Simulation studies undertaken by the schools show that once the incentive to pay on time is removed, and parents and students will have the option to delay payment, private schools will run out of operating cash in just over two months. They have no other sources of financing. Payrolls for teachers and staff will be held up. Massive lay-offs could happen very quickly.

Dr. Guillermo Torres, chairman of the University of Mindanao, the biggest private school in the south, drew a useful analogy. In the same way taxes are the lifeblood of government, he points out, tuition fees are the lifeblood of private schools. If they are not collected in a timely manner, the schools fall deep into debt. Unlike government, their ability to contract debt on a losing enterprise is extremely limited.

Even if the schools manage to borrow, they will have to increase fees to cover the interest expense. That opens a vicious cycle.

If our legislators forced the tollways to accept promissory notes, that would be called economic sabotage. Schools are even more important. Without them, the country could not climb out of the rut.

If the private schools, irreplaceable complements to the public schools system, wither because of unwise legislation, the country’s future suffers.

Erratum

My skills at proofreading are clearly not impeccable.
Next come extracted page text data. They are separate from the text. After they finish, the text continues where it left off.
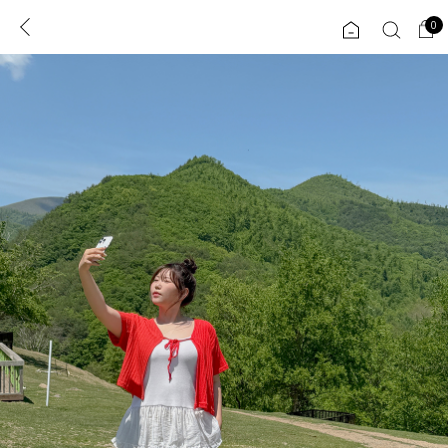
0
0
1초 회원가입
로그인
ENG
TW
콘텐츠
리뷰 & 혜택
플러스핏
회원혜택
입
JP
CATEGORY
COMMUNITY
도착보장⚡
ALL
인플루언서 pick!
익스클루시브
신상 5%
아우터
베스트
티셔츠
MADE
니트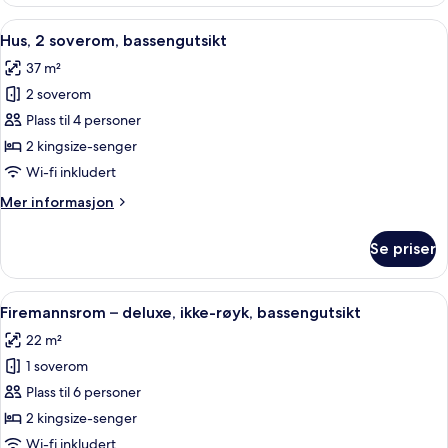
4
soverom,
Åpne
Hus, 2 soverom, bassengutsikt | Minib
21
bassengutsikt
Hus, 2 soverom, bassengutsikt
alle
37 m²
bildene
2 soverom
av
Hus,
Plass til 4 personer
2
2 kingsize-senger
soverom,
Wi-fi inkludert
bassengutsikt
Mer
Mer informasjon
informasjon
om
Se priser
Hus,
2
soverom,
Åpne
Firemannsrom – deluxe, ikke-røyk, bas
13
bassengutsikt
Firemannsrom – deluxe, ikke-røyk, bassengutsikt
alle
22 m²
bildene
1 soverom
av
Firemannsrom
Plass til 6 personer
–
2 kingsize-senger
deluxe,
Wi-fi inkludert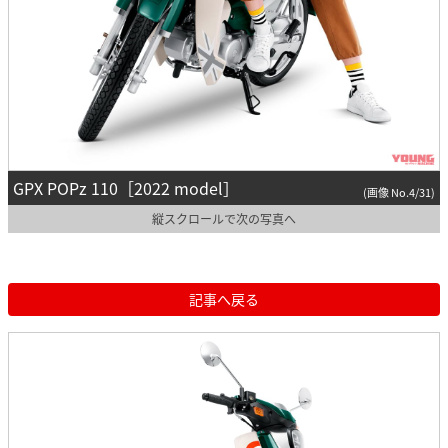
GPX POPz 110［2022 model］
(画像 No.4/31)
縦スクロールで次の写真へ
記事へ戻る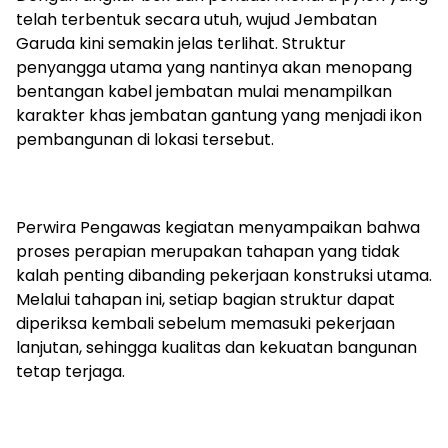
telah terbentuk secara utuh, wujud Jembatan
Garuda kini semakin jelas terlihat. Struktur
penyangga utama yang nantinya akan menopang
bentangan kabel jembatan mulai menampilkan
karakter khas jembatan gantung yang menjadi ikon
pembangunan di lokasi tersebut.
Perwira Pengawas kegiatan menyampaikan bahwa
proses perapian merupakan tahapan yang tidak
kalah penting dibanding pekerjaan konstruksi utama.
Melalui tahapan ini, setiap bagian struktur dapat
diperiksa kembali sebelum memasuki pekerjaan
lanjutan, sehingga kualitas dan kekuatan bangunan
tetap terjaga.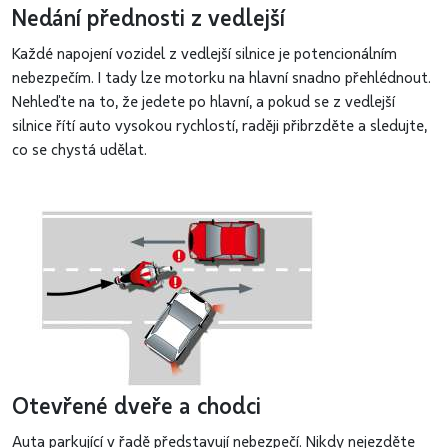
Nedání přednosti z vedlejší
Každé napojení vozidel z vedlejší silnice je potencionálním
nebezpečím. I tady lze motorku na hlavní snadno přehlédnout.
Nehleďte na to, že jedete po hlavní, a pokud se z vedlejší
silnice řítí auto vysokou rychlostí, raději přibrzděte a sledujte,
co se chystá udělat.
Otevřené dveře a chodci
Auta parkující v řadě představují nebezpečí. Nikdy nejezděte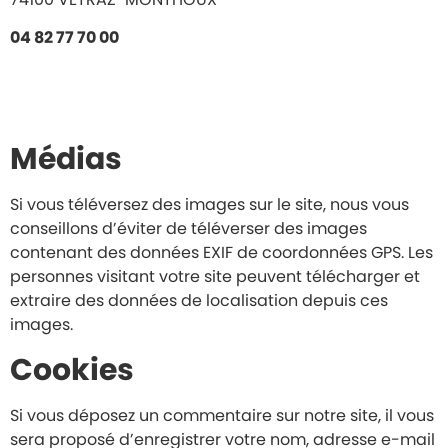
04 82 77 70 00
Médias
Si vous téléversez des images sur le site, nous vous
conseillons d’éviter de téléverser des images
contenant des données EXIF de coordonnées GPS. Les
personnes visitant votre site peuvent télécharger et
extraire des données de localisation depuis ces
images.
Cookies
Si vous déposez un commentaire sur notre site, il vous
sera proposé d’enregistrer votre nom, adresse e-mail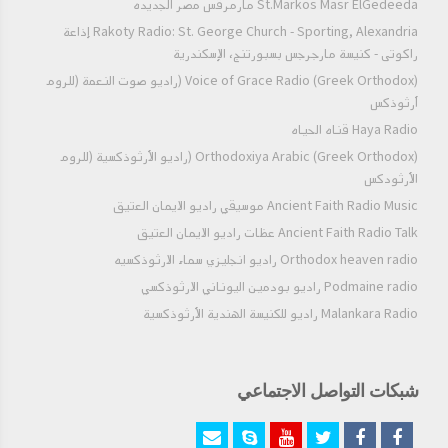
St.Markos Masr ElGedeeda مارمرقس مصر الجديده
Rakoty Radio: St. George Church - Sporting, Alexandria إذاعة
راكوتى - كنيسة مارجرجس بسبورتنج، الإسكندرية
Voice of Grace Radio (Greek Orthodox) (راديو صوت النعمة (للروم
أرثوذكس
Haya Radio قناه الحياه
Orthodoxiya Arabic (Greek Orthodox) (راديو الأرثوذكسية (للروم
الأرثودكس
Ancient Faith Radio Music موسيقي راديو الايمان العتيق
Ancient Faith Radio Talk عظات راديو الايمان العتيق
Orthodox heaven radio راديو انجليزي سماء الارثوذكسيه
Podmaine radio راديو بودمين اليوناني الارثوذكسي
Malankara Radio راديو للكنيسة الهندية الأرثوذكسية
شبكات التواصل الاجتماعي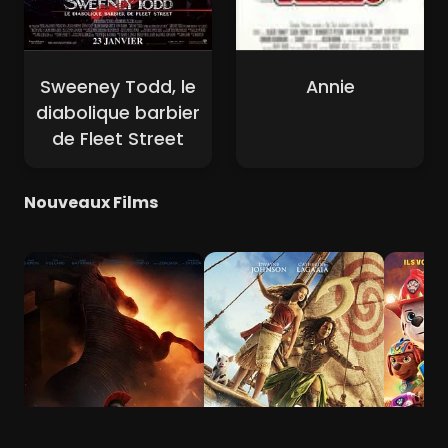
Sweeney Todd, le
Annie
diabolique barbier
de Fleet Street
Nouveaux Films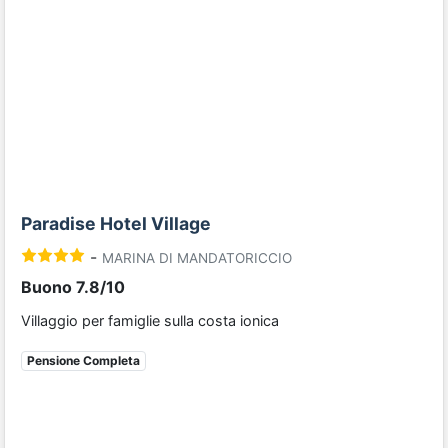
Previous
Next
Paradise Hotel Village
-
MARINA DI MANDATORICCIO
Buono 7.8/10
Villaggio per famiglie sulla costa ionica
Pensione Completa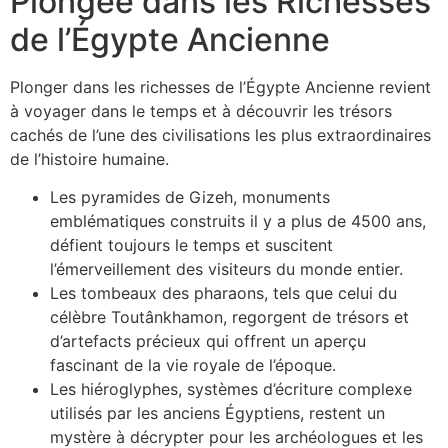
Plongée dans les Richesses
de l’Égypte Ancienne
Plonger dans les richesses de l’Égypte Ancienne revient
à voyager dans le temps et à découvrir les trésors
cachés de l’une des civilisations les plus extraordinaires
de l’histoire humaine.
Les pyramides de Gizeh, monuments
emblématiques construits il y a plus de 4500 ans,
défient toujours le temps et suscitent
l’émerveillement des visiteurs du monde entier.
Les tombeaux des pharaons, tels que celui du
célèbre Toutânkhamon, regorgent de trésors et
d’artefacts précieux qui offrent un aperçu
fascinant de la vie royale de l’époque.
Les hiéroglyphes, systèmes d’écriture complexe
utilisés par les anciens Égyptiens, restent un
mystère à décrypter pour les archéologues et les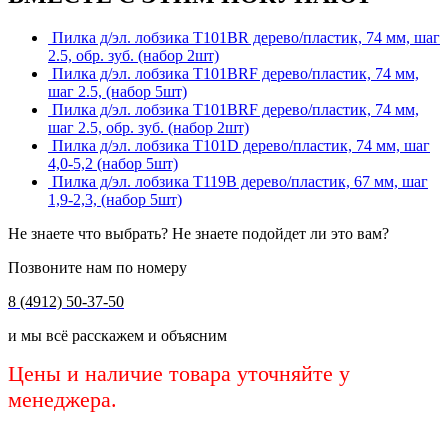
Пилка д/эл. лобзика Т101BR дерево/пластик, 74 мм, шаг
2.5, обр. зуб. (набор 2шт)
Пилка д/эл. лобзика Т101BRF дерево/пластик, 74 мм,
шаг 2.5, (набор 5шт)
Пилка д/эл. лобзика Т101BRF дерево/пластик, 74 мм,
шаг 2.5, обр. зуб. (набор 2шт)
Пилка д/эл. лобзика Т101D дерево/пластик, 74 мм, шаг
4,0-5,2 (набор 5шт)
Пилка д/эл. лобзика Т119В дерево/пластик, 67 мм, шаг
1,9-2,3, (набор 5шт)
Не знаете что выбрать? Не знаете подойдет ли это вам?
Позвоните нам по номеру
8 (4912) 50-37-50
и мы всё расскажем и объясним
Цены и наличие товара уточняйте у
менеджера.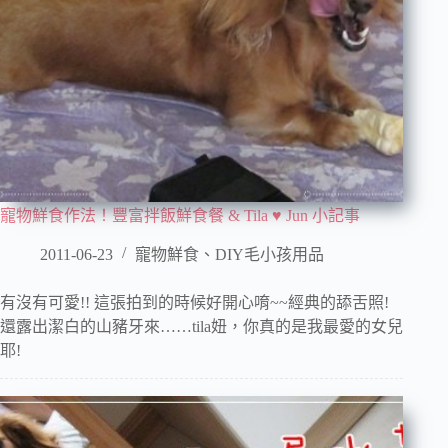
寵物鮮食作法！豐富拌飯鮮食餐 & Tila ♥ Jun 小記事
2011-06-23
寵物鮮食、DIY毛小孩用品
有沒有可愛!! 這張拍到的時候好開心唷~~經典的舔舌照!
還露出潔白的山豬牙來……tila妞，你真的是我最愛的女兒
耶!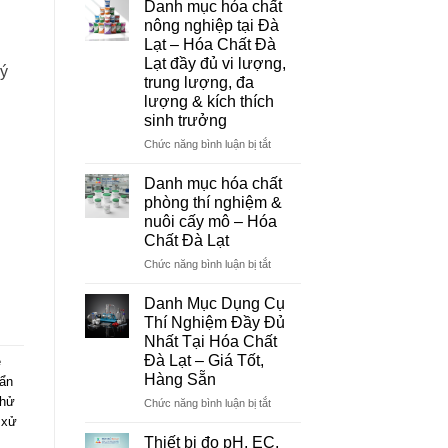
Danh mục hóa chất
Đà
nông nghiệp tại Đà
Lạt
Lạt – Hóa Chất Đà
–
Lạt đầy đủ vi lượng,
Đơn
lý
trung lượng, đa
Vị
lượng & kích thích
Cung
sinh trưởng
Cấp
Hóa
ở
Chức năng bình luận bị tắt
Chất
Danh
Và
mục
Danh mục hóa chất
Thiết
hóa
phòng thí nghiệm &
Bị
chất
nuôi cấy mô – Hóa
Thí
nông
Chất Đà Lạt
Nghiệm
nghiệp
Uy
tại
ở
Chức năng bình luận bị tắt
Tín
Đà
Danh
Tại
Lạt
mục
Danh Mục Dụng Cụ
Đà
–
hóa
Thí Nghiệm Đầy Đủ
Lạt
Hóa
chất
Nhất Tại Hóa Chất
Chất
phòng
Đà Lạt – Giá Tốt,
e
Đà
thí
Hàng Sẵn
uẩn
Lạt
nghiệm
đầy
&
hử
ở
Chức năng bình luận bị tắt
đủ
nuôi
Danh
,
xử
vi
cấy
Mục
Thiết bị đo pH, EC,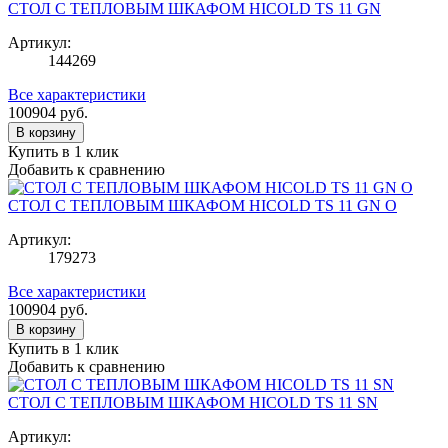
СТОЛ С ТЕПЛОВЫМ ШКАФОМ HICOLD TS 11 GN
Артикул:
144269
Все характеристики
100904
руб.
В корзину
Купить в 1 клик
Добавить к сравнению
СТОЛ С ТЕПЛОВЫМ ШКАФОМ HICOLD TS 11 GN O
Артикул:
179273
Все характеристики
100904
руб.
В корзину
Купить в 1 клик
Добавить к сравнению
СТОЛ С ТЕПЛОВЫМ ШКАФОМ HICOLD TS 11 SN
Артикул: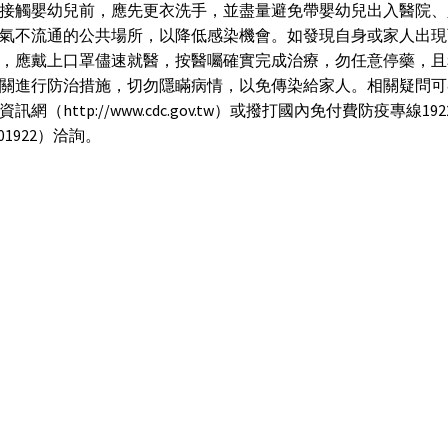
接觸嬰幼兒前，應先更衣洗手，並盡量避免帶嬰幼兒出入醫院、
氣不流通的公共場所，以降低感染機會。如發現自身或家人出現
，應戴上口罩儘速就醫，按醫囑確實完成治療，勿任意停藥，且
關進行防治措施，切勿隱瞞病情，以免傳染給家人。相關疑問可
訊網（http://www.cdc.gov.tw）或撥打國內免付費防疫專線19
-001922）洽詢。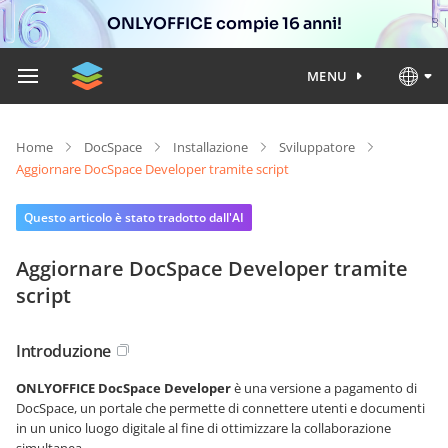
ONLYOFFICE compie 16 anni!
MENU
Home
DocSpace
Installazione
Sviluppatore
Aggiornare DocSpace Developer tramite script
Questo articolo è stato tradotto dall'AI
Aggiornare DocSpace Developer tramite
script
Introduzione
ONLYOFFICE DocSpace Developer
è una versione
a pagamento
di
DocSpace, un portale che permette di connettere utenti e documenti
in un unico luogo digitale al fine di ottimizzare la collaborazione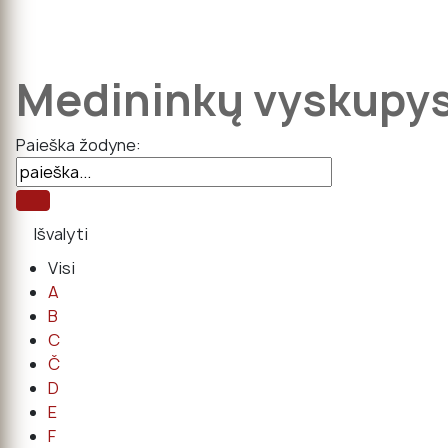
Medininkų vyskupy
Paieška žodyne:
Visi
A
B
C
Č
D
E
F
Now, my sense of direction is also in doubt.

In my last column (Tollways, 18 July 2023), I mistakenly typed in SLEX in place of NLEX as the tollway service that recently raised in charges. That needs to be corrected. It is the NLEX that is now targeted by an agitprop truck drivers’ group opposing the adjustment in charges. The group, fortunately, has found no public support.

On the same day this column appeared, news broke that SMC’s Ramon Ang and MPIC’s Manuel V. Pangilinan (who operate SLEX and NLEX, respectively) have agreed to collaborate to build a new tollway to Batangas. This is good news for motorists exasperated by the road congestion in Southern Luzon.

This new development should help hasten the consolidation of the payments system for all our tollways.